- Task brief -
Your output must match the records exactly, line for line.

[Working data — start]

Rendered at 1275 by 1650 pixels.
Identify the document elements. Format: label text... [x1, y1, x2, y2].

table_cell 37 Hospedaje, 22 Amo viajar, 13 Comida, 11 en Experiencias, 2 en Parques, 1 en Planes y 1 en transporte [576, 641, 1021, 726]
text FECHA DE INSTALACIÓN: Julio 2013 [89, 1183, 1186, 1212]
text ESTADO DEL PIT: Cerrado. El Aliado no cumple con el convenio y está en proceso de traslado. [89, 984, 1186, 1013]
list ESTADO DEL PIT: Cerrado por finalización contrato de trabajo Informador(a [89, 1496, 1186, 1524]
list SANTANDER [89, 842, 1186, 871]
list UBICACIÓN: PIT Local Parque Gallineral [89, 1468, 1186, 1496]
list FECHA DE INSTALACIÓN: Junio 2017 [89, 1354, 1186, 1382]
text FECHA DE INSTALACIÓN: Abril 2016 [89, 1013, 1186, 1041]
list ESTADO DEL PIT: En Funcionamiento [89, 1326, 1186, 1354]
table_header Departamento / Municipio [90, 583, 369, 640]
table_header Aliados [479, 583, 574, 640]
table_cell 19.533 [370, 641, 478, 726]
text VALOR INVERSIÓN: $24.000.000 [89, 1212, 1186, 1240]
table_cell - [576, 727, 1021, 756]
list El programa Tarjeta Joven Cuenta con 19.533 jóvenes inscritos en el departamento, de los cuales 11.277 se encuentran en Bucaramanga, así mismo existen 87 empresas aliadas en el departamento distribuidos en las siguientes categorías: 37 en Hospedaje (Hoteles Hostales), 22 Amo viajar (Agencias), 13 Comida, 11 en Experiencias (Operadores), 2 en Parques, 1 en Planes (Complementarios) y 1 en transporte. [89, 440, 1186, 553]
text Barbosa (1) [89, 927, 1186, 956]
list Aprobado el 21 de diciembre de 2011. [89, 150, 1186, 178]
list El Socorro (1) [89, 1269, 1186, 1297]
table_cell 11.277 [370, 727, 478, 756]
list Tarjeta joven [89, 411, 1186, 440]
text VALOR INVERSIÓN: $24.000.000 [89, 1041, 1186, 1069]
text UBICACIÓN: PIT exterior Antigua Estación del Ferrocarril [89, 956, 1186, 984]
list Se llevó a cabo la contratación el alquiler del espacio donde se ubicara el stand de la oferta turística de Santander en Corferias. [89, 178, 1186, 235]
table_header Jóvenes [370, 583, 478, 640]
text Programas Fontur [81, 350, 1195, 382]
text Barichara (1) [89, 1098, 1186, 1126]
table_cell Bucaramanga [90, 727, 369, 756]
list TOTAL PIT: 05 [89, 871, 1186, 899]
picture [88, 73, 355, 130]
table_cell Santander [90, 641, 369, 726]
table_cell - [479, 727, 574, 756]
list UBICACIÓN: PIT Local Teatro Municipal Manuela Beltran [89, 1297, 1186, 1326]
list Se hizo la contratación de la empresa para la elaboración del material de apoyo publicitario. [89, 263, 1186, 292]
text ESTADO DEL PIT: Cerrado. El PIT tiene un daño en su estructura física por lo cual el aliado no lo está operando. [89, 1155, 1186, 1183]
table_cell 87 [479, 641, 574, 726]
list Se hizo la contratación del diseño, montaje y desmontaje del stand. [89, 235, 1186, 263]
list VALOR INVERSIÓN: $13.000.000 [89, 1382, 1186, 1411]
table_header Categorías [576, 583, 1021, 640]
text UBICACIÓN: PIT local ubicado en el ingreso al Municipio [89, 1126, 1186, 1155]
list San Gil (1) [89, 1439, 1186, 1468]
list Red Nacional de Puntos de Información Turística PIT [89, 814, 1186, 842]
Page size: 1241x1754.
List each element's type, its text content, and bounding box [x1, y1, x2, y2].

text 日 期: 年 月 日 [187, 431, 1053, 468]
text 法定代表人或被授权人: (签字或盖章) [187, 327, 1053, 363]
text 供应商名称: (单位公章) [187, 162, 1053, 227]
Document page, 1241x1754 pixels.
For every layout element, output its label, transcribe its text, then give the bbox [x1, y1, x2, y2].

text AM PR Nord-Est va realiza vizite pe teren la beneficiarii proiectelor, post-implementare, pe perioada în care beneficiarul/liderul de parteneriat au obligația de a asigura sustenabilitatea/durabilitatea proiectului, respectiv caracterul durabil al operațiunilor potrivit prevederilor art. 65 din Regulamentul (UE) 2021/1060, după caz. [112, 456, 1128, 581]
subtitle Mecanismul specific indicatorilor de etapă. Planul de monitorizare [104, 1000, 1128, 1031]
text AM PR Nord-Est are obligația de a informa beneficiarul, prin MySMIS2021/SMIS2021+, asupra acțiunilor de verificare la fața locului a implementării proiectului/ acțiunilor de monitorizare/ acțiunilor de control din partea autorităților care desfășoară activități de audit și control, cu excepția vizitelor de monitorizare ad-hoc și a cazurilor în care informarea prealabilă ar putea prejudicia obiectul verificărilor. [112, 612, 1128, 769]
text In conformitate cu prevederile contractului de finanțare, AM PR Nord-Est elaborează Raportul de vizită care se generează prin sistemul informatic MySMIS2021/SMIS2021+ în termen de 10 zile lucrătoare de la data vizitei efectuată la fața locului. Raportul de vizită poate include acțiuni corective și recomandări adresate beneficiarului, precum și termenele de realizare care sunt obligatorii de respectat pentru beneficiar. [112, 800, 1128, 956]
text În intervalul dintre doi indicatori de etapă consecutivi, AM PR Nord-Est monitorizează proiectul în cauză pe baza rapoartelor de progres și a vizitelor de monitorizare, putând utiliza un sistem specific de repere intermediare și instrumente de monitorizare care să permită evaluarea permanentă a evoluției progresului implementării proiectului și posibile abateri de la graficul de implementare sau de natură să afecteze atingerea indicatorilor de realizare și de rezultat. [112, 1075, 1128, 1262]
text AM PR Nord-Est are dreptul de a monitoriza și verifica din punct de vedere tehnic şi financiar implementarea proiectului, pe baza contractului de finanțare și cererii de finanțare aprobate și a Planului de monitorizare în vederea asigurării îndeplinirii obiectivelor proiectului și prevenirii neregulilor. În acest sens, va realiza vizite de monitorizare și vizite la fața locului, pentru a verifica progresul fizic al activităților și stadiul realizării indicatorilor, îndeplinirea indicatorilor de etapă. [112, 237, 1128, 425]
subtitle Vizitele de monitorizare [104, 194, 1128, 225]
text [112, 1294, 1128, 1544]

[Working data — finish]

- Result of the exercise -
Rendered at 1275 by 1650 pixels.
Identify the document elements. Format: label text... [x1, y1, x2, y2].

table_cell 37 Hospedaje, 22 Amo viajar, 13 Comida, 11 en Experiencias, 2 en Parques, 1 en Planes y 1 en transporte [576, 641, 1021, 726]
text FECHA DE INSTALACIÓN: Julio 2013 [89, 1183, 1186, 1212]
text ESTADO DEL PIT: Cerrado. El Aliado no cumple con el convenio y está en proceso de traslado. [89, 984, 1186, 1013]
list ESTADO DEL PIT: Cerrado por finalización contrato de trabajo Informador(a [89, 1496, 1186, 1524]
list SANTANDER [89, 842, 1186, 871]
list UBICACIÓN: PIT Local Parque Gallineral [89, 1468, 1186, 1496]
list FECHA DE INSTALACIÓN: Junio 2017 [89, 1354, 1186, 1382]
text FECHA DE INSTALACIÓN: Abril 2016 [89, 1013, 1186, 1041]
list ESTADO DEL PIT: En Funcionamiento [89, 1326, 1186, 1354]
table_header Departamento / Municipio [90, 583, 369, 640]
table_header Aliados [479, 583, 574, 640]
table_cell 19.533 [370, 641, 478, 726]
text VALOR INVERSIÓN: $24.000.000 [89, 1212, 1186, 1240]
table_cell - [576, 727, 1021, 756]
list El programa Tarjeta Joven Cuenta con 19.533 jóvenes inscritos en el departamento, de los cuales 11.277 se encuentran en Bucaramanga, así mismo existen 87 empresas aliadas en el departamento distribuidos en las siguientes categorías: 37 en Hospedaje (Hoteles Hostales), 22 Amo viajar (Agencias), 13 Comida, 11 en Experiencias (Operadores), 2 en Parques, 1 en Planes (Complementarios) y 1 en transporte. [89, 440, 1186, 553]
text Barbosa (1) [89, 927, 1186, 956]
list Aprobado el 21 de diciembre de 2011. [89, 150, 1186, 178]
list El Socorro (1) [89, 1269, 1186, 1297]
table_cell 11.277 [370, 727, 478, 756]
list Tarjeta joven [89, 411, 1186, 440]
text VALOR INVERSIÓN: $24.000.000 [89, 1041, 1186, 1069]
text UBICACIÓN: PIT exterior Antigua Estación del Ferrocarril [89, 956, 1186, 984]
list Se llevó a cabo la contratación el alquiler del espacio donde se ubicara el stand de la oferta turística de Santander en Corferias. [89, 178, 1186, 235]
table_header Jóvenes [370, 583, 478, 640]
text Programas Fontur [81, 350, 1195, 382]
text Barichara (1) [89, 1098, 1186, 1126]
table_cell Bucaramanga [90, 727, 369, 756]
list TOTAL PIT: 05 [89, 871, 1186, 899]
picture [88, 73, 355, 130]
table_cell Santander [90, 641, 369, 726]
table_cell - [479, 727, 574, 756]
list UBICACIÓN: PIT Local Teatro Municipal Manuela Beltran [89, 1297, 1186, 1326]
list Se hizo la contratación de la empresa para la elaboración del material de apoyo publicitario. [89, 263, 1186, 292]
text ESTADO DEL PIT: Cerrado. El PIT tiene un daño en su estructura física por lo cual el aliado no lo está operando. [89, 1155, 1186, 1183]
table_cell 87 [479, 641, 574, 726]
list Se hizo la contratación del diseño, montaje y desmontaje del stand. [89, 235, 1186, 263]
list VALOR INVERSIÓN: $13.000.000 [89, 1382, 1186, 1411]
table_header Categorías [576, 583, 1021, 640]
text UBICACIÓN: PIT local ubicado en el ingreso al Municipio [89, 1126, 1186, 1155]
list San Gil (1) [89, 1439, 1186, 1468]
list Red Nacional de Puntos de Información Turística PIT [89, 814, 1186, 842]
Page size: 1241x1754.
List each element's type, its text content, and bounding box [x1, y1, x2, y2].

text 日 期: 年 月 日 [187, 431, 1053, 468]
text 法定代表人或被授权人: (签字或盖章) [187, 327, 1053, 363]
text 供应商名称: (单位公章) [187, 162, 1053, 227]
Document page, 1241x1754 pixels.
For every layout element, output its label, transcribe its text, then give the bbox [x1, y1, x2, y2].

text AM PR Nord-Est va realiza vizite pe teren la beneficiarii proiectelor, post-implementare, pe perioada în care beneficiarul/liderul de parteneriat au obligația de a asigura sustenabilitatea/durabilitatea proiectului, respectiv caracterul durabil al operațiunilor potrivit prevederilor art. 65 din Regulamentul (UE) 2021/1060, după caz. [112, 456, 1128, 581]
subtitle Mecanismul specific indicatorilor de etapă. Planul de monitorizare [104, 1000, 1128, 1031]
text AM PR Nord-Est are obligația de a informa beneficiarul, prin MySMIS2021/SMIS2021+, asupra acțiunilor de verificare la fața locului a implementării proiectului/ acțiunilor de monitorizare/ acțiunilor de control din partea autorităților care desfășoară activități de audit și control, cu excepția vizitelor de monitorizare ad-hoc și a cazurilor în care informarea prealabilă ar putea prejudicia obiectul verificărilor. [112, 612, 1128, 769]
text In conformitate cu prevederile contractului de finanțare, AM PR Nord-Est elaborează Raportul de vizită care se generează prin sistemul informatic MySMIS2021/SMIS2021+ în termen de 10 zile lucrătoare de la data vizitei efectuată la fața locului. Raportul de vizită poate include acțiuni corective și recomandări adresate beneficiarului, precum și termenele de realizare care sunt obligatorii de respectat pentru beneficiar. [112, 800, 1128, 956]
text În intervalul dintre doi indicatori de etapă consecutivi, AM PR Nord-Est monitorizează proiectul în cauză pe baza rapoartelor de progres și a vizitelor de monitorizare, putând utiliza un sistem specific de repere intermediare și instrumente de monitorizare care să permită evaluarea permanentă a evoluției progresului implementării proiectului și posibile abateri de la graficul de implementare sau de natură să afecteze atingerea indicatorilor de realizare și de rezultat. [112, 1075, 1128, 1262]
text AM PR Nord-Est are dreptul de a monitoriza și verifica din punct de vedere tehnic şi financiar implementarea proiectului, pe baza contractului de finanțare și cererii de finanțare aprobate și a Planului de monitorizare în vederea asigurării îndeplinirii obiectivelor proiectului și prevenirii neregulilor. În acest sens, va realiza vizite de monitorizare și vizite la fața locului, pentru a verifica progresul fizic al activităților și stadiul realizării indicatorilor, îndeplinirea indicatorilor de etapă. [112, 237, 1128, 425]
subtitle Vizitele de monitorizare [104, 194, 1128, 225]
text [112, 1294, 1128, 1544]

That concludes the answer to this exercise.